Алексеев сидел на полу, растирал быстро растущую на лбу шишку и не знал, что делать. Постепенно глаза стали привыкать к темноте: через маленькое окошко с сильно скошенным подоконником, что находилось под самым потолком, чуть брезжил чахлый ночной свет. Теперь можно было оглядеться. Справа железная кровать с железным изголовьем, покрытая серым суконным одеялом. В левом углу, в стороне от окна — крохотный, вделанный в стену столик, стул, привинченный к полу. Под окном — раковина умывальника. Ближе к двери по левой стороне — параша. Шатов пять — в длину, четыре — в ширину. Одиночка…

Встал, прошелся по камере. Бросился на койку: «Надо заснуть, отдохнуть, быть готовым к допросу». Но сон не шел. «Как могла узнать полиция, что я ночевал у Александрова? Ведь поручик сказал: «Именно здесь мы тебя и ждали». Провокатор? Кто?..»

Он не успел обдумать свою мысль.

Неожиданно вспыхнул фонарь над головой, заскрежетал замок. Вошли знакомый уже поручик и дежурный офицер, только что оформлявший Алексеева.
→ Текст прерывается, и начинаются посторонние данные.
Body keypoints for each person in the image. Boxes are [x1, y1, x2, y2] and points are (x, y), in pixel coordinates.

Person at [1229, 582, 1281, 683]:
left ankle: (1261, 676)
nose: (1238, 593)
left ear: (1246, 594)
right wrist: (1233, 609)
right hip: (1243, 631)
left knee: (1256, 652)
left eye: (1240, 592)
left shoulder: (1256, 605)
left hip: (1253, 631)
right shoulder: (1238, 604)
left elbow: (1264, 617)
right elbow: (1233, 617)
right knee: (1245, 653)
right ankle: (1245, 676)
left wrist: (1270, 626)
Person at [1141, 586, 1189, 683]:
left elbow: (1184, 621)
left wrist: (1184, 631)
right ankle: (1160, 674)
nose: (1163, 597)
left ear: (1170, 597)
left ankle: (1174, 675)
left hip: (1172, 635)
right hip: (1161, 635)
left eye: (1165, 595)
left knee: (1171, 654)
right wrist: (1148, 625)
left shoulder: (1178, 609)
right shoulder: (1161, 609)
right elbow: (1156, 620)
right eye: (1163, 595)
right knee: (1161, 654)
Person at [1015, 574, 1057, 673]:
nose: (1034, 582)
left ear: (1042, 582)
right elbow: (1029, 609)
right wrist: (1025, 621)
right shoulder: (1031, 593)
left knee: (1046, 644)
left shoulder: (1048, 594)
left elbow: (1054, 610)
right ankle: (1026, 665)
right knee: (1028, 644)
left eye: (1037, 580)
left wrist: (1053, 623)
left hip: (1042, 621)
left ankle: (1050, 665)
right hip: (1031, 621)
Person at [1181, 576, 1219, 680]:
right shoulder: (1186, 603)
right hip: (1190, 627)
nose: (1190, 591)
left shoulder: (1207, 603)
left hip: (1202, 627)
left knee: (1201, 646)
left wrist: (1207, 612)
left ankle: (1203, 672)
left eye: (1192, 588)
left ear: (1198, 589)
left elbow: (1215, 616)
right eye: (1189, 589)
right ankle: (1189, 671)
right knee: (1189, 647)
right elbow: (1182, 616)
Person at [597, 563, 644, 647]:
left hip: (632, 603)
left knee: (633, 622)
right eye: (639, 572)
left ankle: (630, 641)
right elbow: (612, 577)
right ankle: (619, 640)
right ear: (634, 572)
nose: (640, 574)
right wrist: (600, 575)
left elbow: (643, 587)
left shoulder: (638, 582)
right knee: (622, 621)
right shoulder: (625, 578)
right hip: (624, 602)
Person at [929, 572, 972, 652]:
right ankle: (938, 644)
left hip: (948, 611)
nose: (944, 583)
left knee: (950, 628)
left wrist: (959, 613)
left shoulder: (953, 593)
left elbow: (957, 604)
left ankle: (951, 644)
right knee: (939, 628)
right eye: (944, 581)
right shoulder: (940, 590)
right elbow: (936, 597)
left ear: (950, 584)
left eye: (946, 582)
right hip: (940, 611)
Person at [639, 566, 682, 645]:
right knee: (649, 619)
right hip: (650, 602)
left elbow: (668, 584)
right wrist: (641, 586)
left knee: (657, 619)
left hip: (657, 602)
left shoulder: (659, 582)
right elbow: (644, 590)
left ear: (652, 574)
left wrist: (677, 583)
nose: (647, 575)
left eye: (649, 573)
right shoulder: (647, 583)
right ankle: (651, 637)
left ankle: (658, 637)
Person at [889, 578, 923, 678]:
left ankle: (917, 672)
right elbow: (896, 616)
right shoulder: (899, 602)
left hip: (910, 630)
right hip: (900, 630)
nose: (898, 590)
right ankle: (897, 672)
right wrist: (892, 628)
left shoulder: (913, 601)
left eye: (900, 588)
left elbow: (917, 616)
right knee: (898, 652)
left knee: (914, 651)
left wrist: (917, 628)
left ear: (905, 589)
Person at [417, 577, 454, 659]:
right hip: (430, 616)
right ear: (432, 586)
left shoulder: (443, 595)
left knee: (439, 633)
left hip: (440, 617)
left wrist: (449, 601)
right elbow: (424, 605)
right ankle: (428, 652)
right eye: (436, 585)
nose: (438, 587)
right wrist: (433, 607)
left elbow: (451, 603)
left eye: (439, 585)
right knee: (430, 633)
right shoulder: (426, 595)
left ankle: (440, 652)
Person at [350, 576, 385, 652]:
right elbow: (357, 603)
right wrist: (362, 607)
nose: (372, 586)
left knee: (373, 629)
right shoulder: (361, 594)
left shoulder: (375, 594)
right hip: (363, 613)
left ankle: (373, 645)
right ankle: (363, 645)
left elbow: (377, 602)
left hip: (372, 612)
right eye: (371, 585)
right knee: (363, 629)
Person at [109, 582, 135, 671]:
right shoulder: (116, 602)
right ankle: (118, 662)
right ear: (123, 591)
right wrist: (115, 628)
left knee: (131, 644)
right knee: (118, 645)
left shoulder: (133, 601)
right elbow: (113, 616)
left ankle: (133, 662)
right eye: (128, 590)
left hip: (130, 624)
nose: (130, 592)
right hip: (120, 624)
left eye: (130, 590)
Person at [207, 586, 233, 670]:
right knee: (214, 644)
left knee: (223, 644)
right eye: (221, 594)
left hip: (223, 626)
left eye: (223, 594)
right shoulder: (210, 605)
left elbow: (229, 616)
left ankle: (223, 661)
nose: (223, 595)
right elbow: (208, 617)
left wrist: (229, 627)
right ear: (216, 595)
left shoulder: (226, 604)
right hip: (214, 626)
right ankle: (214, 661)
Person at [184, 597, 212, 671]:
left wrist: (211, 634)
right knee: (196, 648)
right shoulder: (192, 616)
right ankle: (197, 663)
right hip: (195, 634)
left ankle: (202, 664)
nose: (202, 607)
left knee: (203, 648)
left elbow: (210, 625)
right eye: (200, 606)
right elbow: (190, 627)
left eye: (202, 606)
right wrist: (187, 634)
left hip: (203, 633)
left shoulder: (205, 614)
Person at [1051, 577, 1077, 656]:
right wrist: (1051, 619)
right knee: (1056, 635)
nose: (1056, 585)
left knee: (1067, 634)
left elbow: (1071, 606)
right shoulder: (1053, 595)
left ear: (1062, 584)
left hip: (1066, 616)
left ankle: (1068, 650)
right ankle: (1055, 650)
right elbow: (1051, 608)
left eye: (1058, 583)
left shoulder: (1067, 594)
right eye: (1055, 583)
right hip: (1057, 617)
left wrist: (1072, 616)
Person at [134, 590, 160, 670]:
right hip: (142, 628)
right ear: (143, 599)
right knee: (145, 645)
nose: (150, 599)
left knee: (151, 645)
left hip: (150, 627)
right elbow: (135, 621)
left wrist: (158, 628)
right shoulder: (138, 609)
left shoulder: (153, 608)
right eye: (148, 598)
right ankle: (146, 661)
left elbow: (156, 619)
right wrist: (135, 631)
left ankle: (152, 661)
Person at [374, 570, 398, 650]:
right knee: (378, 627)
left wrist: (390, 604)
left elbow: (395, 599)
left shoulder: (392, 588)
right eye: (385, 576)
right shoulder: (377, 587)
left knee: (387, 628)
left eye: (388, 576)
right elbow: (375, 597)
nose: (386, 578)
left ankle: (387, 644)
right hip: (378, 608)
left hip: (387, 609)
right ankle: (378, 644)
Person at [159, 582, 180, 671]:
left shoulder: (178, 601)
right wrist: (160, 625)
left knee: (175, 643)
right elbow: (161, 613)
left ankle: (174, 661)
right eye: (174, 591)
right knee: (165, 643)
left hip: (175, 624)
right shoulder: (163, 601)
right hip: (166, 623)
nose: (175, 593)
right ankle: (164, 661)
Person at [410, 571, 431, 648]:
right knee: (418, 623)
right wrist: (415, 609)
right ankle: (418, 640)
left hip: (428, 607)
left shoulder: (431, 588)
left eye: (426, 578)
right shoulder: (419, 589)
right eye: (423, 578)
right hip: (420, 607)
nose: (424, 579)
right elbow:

— Ну вот и определили мы тебя на местожительство, а то мотайся за всяким дерьмом по городу, да еще по ночам. Ты понимаешь, Иннокентий, — обратился поручик к дежурному офицеру, — я из-за этого недоноска такую вечеринку сегодня упустил… А еще вазу разбить не разрешил… Представляешь? Вста-ать! — заорал он на Алексеева.

Алексеев поднялся и в то же мгновение поручик с придыхом ударил его в подбородок. Алексеев упал на кровать, ударился головой о стену.